Unidirectional forks as a result of permanent fork arrest. (A) Examples of forks that are not coupled to a second fork moving away from single origins in canonical (i) and noncanonical (ii) rRNA genes. In the left part of each molecule, incoming replication signals are observed from a nearby origin in the region where an outgoing bidirectional fork counterpart is expected but absent. In panel i, molecules 3 and 4 possess complete replication signals from a neighboring origin in place of a simple incoming replication signal. Gray open rectangles denote all possible sites of fork blocking, as explained for panel B. (B) Scheme to explain three possibilities of events that give rise to a unidirectional fork. The IdU and CldU labeling periods are denoted by horizontal blue and red lines, respectively, followed by a black spiral signifying cell harvest. The horizontal black lines are divided to indicate that the three unidirectional forks occur on different molecules. Gray lines give the time of origin firing relative to the labeling periods for three origins that yield unidirectional forks. In panel i, an origin fires prior to labeling. One of the forks is blocked at some distance from the initiation site. A similar situation occurs in panel ii; however, initiation occurs during the IdU pulse. In panel iii, one fork is blocked at the origin. The replication signal outcomes are shown at time point 4 for all three cases. The processes of fork progression preceding the observed signals are given for time points 1, 2, and 3. Vertical black lines represent the positions of fork arrest.

FIG. 6.

Quantifying the fork barrier efficiency in canonical rRNA genes. (A) Fibers with similar bidirectional fork speeds for single origins. For molecules 1 to 3, the speeds from the IdU label are available since initiation occurred prior to IdU labeling. Speeds from the bidirectional forks could be calculated based on the CldU labels for molecules 1, 2, and 4 since merging with forks from other origins did not occur during this labeling period. (B) Bidirectional fork speeds from single origins plotted against each other.
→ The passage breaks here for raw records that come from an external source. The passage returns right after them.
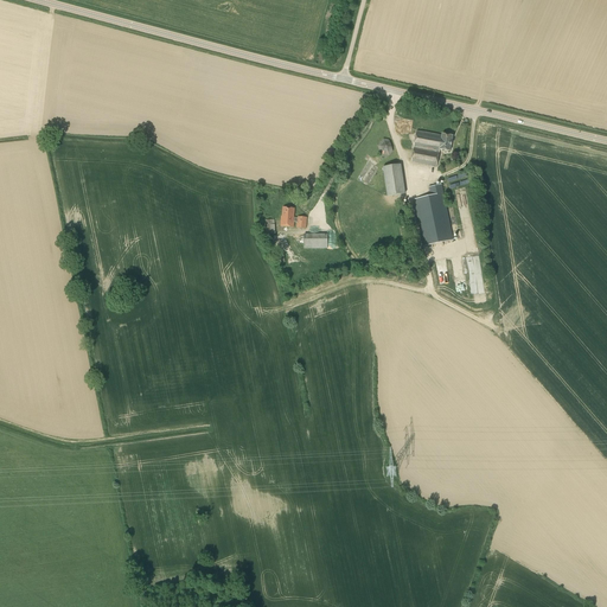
[(441,135),(417,132),(411,163),(436,167),(440,149),(449,152),(452,136),(442,134),(441,135)]
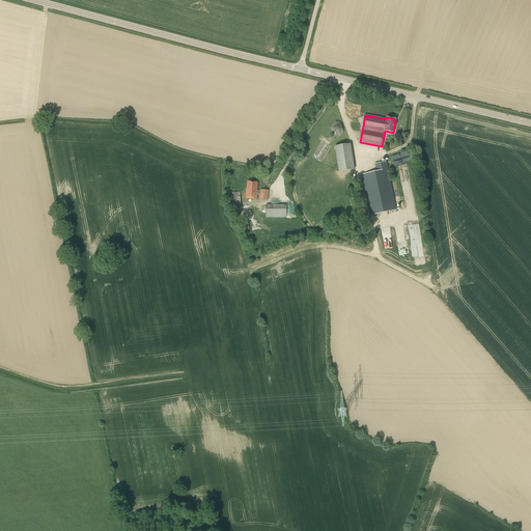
[(339,138),(343,133),(340,122),(335,121),(330,128),(333,135),(333,137),(339,138)]
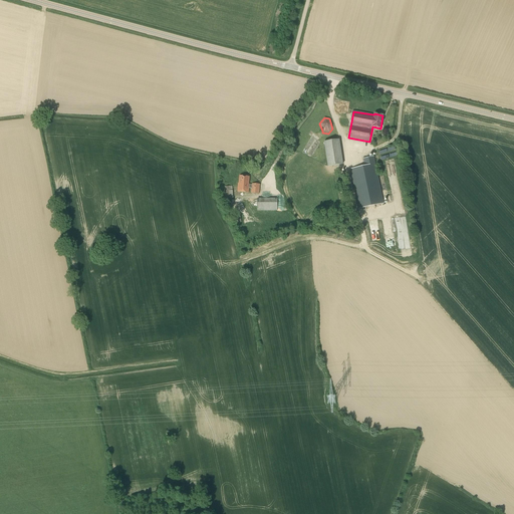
[(327,167),(343,164),(339,140),(324,142),(327,167)]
The fork direction was determined by the 5′-3′ orientation of the transcription unit. Forks with equal speeds are denoted by the dashed line. Thresholds corresponding to a 30% difference in speeds for diverging forks are shown with solid lines. (C) Position of the fork barrier based on the site where one of the two bidirectional forks from a single origin stopped. All molecules resulted in bidirectional fork speed data excluded by the thresholds in panel B. White arrows indicate the positions of fork barriers.